Positive selection on the mitochondrial ATP synthase 6 and the NADH dehydrogenase 2 genes across 22 hare species (genus Lepus )

Amino acid changes in mitochondrial (mt) oxidative phosphorylation ( OXPHOS ) genes have been suggested as a key adaptation to environmental variation. Here, we analyzed 416 sequences of ATP ase synthase 6 ( MT ‐ ATP 6 ) and NADH dehydrogenase 2 ( MT ‐ ND 2 ) in 22 different hare ( Lepus ) species from across a wide range of habitats and climates. We used site‐ and branch‐based methods to test for positive selection on specific codons and lineages. We found four codons in MT ‐ ATP 6 and five in MT ‐ ND 2 under positive selection, affecting several species lineages.
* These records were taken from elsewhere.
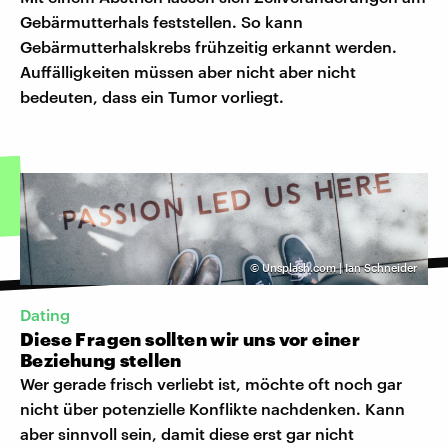
Gebärmutterhals feststellen. So kann
Gebärmutterhalskrebs frühzeitig erkannt werden.
Auffälligkeiten müssen aber nicht aber nicht
bedeuten, dass ein Tumor vorliegt.
©
Unsplash.com | Ian Schneider
Dating
Diese Fragen sollten wir uns vor einer
Beziehung stellen
Wer gerade frisch verliebt ist, möchte oft noch gar
nicht über potenzielle Konflikte nachdenken. Kann
aber sinnvoll sein, damit diese erst gar nicht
We investigated the association of protein variants at each locus with climate zone, using multinomial generalized linear models (glm), including species, regions, historical introgression events, and the co‐occurring protein variant at the other locus as additional explanatory variables. A significant climate effect as based on the “Köppen climate classification” was observed for MT ‐ ND 2 protein variants as translated from our nucleotide sequences. Moreover, MT ‐ ND 2 protein variants were significantly affected by the co‐occurring MT ‐ ATP 6 protein variant in the same mt DNA molecule. Contrary to the expectation for non‐recombining mitochondrial DNA molecules, the presence of an evolutionarily relatively ancestral protein variant at one locus was associated with a relatively derived protein at the other locus in the same mitochondrial molecule, respectively. The relative evolutionary status of a protein variant was evaluated according to its positions relative to the respective out‐group protein variant in a network analysis of nucleotide sequences. All our results suggest a complex effect of various climatic parameters acting on multiple mt OXPHOS genes in a co‐adaptive way, favoring combinations of ancestral and derived variants.